## ASSIGNMENT
Only lines holding the word "address" should be copied from the material.

*** INFORMATION ***

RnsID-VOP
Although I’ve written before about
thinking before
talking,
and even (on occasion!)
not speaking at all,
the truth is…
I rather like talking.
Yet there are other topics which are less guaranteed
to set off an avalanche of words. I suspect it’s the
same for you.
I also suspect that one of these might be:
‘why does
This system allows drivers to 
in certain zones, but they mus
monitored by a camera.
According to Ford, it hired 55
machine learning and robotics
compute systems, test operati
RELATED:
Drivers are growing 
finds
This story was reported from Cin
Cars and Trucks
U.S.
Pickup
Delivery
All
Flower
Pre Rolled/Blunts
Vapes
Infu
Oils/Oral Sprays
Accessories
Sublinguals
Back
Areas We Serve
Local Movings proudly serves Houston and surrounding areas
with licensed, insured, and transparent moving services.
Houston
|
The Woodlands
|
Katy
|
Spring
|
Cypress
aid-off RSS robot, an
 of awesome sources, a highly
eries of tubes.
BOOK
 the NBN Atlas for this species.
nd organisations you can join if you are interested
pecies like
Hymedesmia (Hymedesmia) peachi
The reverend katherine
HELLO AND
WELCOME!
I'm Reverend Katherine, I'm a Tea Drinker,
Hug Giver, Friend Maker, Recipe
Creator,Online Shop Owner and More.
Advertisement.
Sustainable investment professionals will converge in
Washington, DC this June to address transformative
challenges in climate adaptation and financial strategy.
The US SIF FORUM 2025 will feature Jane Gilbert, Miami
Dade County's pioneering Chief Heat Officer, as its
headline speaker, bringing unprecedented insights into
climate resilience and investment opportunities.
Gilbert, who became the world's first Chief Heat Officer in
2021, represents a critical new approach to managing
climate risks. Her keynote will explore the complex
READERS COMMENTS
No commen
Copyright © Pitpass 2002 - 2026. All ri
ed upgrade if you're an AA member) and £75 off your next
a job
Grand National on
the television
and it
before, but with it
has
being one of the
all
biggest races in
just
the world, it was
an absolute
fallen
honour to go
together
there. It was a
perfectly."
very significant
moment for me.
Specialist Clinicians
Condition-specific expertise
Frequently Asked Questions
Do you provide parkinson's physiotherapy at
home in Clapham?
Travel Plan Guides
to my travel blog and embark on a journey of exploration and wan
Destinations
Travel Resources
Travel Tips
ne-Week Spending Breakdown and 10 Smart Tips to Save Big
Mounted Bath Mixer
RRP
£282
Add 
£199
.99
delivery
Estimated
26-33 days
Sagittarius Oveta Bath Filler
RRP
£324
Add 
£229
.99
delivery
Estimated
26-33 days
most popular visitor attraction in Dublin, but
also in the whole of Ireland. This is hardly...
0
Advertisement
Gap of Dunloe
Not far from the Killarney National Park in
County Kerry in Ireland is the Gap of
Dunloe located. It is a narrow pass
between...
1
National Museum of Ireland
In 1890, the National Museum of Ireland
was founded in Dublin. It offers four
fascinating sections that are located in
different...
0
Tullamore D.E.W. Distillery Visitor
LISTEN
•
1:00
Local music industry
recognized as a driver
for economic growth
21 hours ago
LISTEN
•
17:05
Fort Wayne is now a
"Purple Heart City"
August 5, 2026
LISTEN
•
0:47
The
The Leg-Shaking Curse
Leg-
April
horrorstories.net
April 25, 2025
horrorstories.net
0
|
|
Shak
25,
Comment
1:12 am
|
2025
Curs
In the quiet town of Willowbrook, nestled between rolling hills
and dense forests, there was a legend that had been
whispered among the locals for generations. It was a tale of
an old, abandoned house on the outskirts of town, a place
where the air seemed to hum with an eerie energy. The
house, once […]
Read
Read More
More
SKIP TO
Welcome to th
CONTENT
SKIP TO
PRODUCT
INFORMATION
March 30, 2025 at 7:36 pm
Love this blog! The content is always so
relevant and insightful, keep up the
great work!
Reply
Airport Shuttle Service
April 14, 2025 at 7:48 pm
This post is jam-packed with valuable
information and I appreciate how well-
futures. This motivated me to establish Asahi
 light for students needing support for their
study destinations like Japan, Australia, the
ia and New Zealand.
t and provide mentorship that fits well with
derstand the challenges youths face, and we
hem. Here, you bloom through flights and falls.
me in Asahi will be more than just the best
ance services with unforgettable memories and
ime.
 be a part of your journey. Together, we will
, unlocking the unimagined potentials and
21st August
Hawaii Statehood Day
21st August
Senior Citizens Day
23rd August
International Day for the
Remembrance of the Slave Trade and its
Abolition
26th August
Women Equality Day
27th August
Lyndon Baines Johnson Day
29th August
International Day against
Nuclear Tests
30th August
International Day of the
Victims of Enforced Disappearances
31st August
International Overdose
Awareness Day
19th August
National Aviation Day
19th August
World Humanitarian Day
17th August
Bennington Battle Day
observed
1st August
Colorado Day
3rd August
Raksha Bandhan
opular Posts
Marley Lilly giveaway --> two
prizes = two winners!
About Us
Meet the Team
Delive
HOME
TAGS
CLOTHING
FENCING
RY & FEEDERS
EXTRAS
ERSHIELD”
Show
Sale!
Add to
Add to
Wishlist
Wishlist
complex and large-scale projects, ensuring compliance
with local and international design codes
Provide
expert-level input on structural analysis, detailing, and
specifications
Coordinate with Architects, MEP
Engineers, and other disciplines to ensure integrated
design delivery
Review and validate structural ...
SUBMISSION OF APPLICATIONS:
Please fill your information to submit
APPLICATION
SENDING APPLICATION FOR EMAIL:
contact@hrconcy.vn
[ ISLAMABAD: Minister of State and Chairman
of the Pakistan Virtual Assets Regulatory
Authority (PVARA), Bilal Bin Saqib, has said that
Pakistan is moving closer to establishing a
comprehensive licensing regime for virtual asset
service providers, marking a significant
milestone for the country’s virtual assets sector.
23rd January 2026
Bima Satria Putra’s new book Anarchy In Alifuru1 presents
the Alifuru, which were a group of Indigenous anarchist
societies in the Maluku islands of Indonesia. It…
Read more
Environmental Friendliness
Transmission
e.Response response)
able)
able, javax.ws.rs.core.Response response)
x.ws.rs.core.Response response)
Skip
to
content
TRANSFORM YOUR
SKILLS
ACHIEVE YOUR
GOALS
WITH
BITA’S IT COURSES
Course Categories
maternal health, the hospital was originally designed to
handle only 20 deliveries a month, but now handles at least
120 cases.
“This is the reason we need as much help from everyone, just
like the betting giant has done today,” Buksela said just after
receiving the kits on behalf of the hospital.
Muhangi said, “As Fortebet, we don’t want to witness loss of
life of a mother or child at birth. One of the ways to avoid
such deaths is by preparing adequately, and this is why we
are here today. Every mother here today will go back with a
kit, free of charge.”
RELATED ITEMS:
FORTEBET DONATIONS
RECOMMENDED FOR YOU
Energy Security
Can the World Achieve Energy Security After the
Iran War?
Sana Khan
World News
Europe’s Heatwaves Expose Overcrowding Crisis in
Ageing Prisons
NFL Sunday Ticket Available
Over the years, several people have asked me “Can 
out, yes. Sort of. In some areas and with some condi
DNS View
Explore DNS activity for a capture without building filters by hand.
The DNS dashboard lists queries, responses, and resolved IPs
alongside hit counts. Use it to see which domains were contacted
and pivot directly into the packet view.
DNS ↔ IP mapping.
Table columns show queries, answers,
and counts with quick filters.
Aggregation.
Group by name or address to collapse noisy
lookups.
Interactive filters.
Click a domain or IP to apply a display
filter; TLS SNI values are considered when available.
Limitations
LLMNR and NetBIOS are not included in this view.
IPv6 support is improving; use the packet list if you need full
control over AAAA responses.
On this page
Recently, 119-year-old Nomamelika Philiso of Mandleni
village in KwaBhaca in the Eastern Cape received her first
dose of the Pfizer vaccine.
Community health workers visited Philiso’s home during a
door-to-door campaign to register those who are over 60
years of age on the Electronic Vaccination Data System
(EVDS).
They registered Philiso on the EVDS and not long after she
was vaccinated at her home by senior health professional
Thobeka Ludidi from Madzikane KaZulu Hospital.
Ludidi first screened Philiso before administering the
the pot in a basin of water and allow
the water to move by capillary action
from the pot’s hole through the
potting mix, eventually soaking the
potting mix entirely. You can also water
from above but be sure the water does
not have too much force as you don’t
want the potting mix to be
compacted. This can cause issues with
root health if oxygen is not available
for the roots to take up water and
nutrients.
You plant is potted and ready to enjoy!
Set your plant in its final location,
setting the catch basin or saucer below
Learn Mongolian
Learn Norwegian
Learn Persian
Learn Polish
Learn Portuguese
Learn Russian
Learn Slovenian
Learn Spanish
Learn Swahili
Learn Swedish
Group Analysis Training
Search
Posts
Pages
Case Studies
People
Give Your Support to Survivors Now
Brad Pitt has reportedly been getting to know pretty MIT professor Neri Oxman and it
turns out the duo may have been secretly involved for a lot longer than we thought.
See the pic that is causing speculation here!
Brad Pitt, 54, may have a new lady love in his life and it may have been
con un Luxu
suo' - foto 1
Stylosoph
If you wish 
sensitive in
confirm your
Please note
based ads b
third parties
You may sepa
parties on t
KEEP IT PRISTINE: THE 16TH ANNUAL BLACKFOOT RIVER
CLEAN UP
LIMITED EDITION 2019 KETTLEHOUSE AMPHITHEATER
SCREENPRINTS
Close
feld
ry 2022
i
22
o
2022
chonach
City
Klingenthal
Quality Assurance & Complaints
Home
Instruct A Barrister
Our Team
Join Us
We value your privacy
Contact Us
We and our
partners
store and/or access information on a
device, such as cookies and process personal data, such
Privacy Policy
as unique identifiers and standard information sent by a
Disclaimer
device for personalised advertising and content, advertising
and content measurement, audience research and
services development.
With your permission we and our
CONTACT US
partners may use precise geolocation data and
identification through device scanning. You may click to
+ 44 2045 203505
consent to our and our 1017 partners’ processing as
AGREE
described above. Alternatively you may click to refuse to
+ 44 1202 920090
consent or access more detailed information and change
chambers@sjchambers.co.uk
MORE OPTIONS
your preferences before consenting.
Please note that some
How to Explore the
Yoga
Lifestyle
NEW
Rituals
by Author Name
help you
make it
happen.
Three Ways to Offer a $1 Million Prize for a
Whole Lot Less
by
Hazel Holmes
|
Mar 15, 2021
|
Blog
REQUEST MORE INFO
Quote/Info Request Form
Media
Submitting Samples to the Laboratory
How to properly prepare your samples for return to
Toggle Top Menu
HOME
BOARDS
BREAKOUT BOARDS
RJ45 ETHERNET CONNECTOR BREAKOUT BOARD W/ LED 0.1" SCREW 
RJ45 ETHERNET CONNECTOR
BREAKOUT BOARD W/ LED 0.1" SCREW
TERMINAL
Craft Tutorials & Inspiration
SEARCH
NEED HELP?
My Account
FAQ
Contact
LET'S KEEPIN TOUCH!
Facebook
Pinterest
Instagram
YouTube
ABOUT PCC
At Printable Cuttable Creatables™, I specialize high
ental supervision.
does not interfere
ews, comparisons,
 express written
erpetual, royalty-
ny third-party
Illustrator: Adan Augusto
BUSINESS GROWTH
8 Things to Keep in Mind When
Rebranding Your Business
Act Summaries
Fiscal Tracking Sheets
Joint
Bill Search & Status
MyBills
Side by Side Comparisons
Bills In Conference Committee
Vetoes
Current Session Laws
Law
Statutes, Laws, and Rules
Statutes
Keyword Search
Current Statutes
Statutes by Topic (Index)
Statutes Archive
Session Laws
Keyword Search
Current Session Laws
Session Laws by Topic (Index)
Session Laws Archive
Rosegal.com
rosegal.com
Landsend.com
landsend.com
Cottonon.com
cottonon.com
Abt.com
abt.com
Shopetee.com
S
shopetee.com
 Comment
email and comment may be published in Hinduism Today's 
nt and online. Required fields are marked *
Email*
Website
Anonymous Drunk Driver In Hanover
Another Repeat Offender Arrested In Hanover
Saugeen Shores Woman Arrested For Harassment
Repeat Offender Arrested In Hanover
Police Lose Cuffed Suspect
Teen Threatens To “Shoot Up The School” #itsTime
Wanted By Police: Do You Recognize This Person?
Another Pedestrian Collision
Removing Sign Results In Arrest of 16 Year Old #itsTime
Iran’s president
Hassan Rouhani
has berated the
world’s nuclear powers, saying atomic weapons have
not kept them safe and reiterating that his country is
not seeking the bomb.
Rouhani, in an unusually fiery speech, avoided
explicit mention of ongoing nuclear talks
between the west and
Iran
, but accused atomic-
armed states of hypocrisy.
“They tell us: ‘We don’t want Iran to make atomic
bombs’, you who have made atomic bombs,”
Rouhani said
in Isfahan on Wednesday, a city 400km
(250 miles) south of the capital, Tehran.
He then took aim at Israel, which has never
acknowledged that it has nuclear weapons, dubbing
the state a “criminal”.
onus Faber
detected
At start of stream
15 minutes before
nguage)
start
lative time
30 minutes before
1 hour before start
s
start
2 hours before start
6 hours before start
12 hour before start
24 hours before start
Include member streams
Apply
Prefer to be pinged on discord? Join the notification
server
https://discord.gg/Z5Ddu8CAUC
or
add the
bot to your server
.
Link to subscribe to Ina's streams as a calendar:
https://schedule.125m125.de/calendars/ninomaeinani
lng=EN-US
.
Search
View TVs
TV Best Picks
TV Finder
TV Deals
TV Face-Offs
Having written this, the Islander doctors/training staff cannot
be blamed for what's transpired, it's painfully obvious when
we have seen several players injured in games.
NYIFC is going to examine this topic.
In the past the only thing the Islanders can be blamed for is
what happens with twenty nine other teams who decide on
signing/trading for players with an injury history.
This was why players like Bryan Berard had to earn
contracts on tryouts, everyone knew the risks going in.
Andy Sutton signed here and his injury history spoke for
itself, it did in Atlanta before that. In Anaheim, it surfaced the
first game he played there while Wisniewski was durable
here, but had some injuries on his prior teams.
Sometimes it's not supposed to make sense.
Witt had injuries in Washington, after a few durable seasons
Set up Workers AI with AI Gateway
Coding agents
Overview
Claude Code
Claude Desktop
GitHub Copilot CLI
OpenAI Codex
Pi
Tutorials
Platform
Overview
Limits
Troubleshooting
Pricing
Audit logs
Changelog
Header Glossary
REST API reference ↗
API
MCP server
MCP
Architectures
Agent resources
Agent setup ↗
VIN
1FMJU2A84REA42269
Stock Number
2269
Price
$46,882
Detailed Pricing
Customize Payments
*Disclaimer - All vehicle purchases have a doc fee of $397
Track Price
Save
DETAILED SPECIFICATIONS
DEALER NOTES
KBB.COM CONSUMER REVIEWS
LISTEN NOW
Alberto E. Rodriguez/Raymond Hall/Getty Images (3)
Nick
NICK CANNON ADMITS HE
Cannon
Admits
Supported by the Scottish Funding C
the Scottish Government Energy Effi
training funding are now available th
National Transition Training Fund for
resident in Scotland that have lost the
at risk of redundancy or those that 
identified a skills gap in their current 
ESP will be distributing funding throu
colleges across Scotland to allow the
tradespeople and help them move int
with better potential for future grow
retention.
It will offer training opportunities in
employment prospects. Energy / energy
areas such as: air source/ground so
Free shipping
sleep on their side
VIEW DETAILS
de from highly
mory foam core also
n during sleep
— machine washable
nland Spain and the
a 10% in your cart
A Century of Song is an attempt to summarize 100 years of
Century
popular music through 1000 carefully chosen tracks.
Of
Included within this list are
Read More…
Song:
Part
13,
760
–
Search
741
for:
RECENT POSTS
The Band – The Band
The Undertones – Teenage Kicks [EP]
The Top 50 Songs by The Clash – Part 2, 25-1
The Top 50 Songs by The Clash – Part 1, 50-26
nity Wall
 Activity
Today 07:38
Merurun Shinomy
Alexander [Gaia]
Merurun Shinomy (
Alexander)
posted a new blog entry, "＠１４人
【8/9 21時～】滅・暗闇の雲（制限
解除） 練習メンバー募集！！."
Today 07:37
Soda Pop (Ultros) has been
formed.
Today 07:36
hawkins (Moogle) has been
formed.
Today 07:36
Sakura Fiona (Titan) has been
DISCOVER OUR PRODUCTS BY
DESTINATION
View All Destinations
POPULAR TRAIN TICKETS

***

## SOLUTION FOR THIS PROBLEM
Washington, DC this June to address transformative
Group by name or address to collapse noisy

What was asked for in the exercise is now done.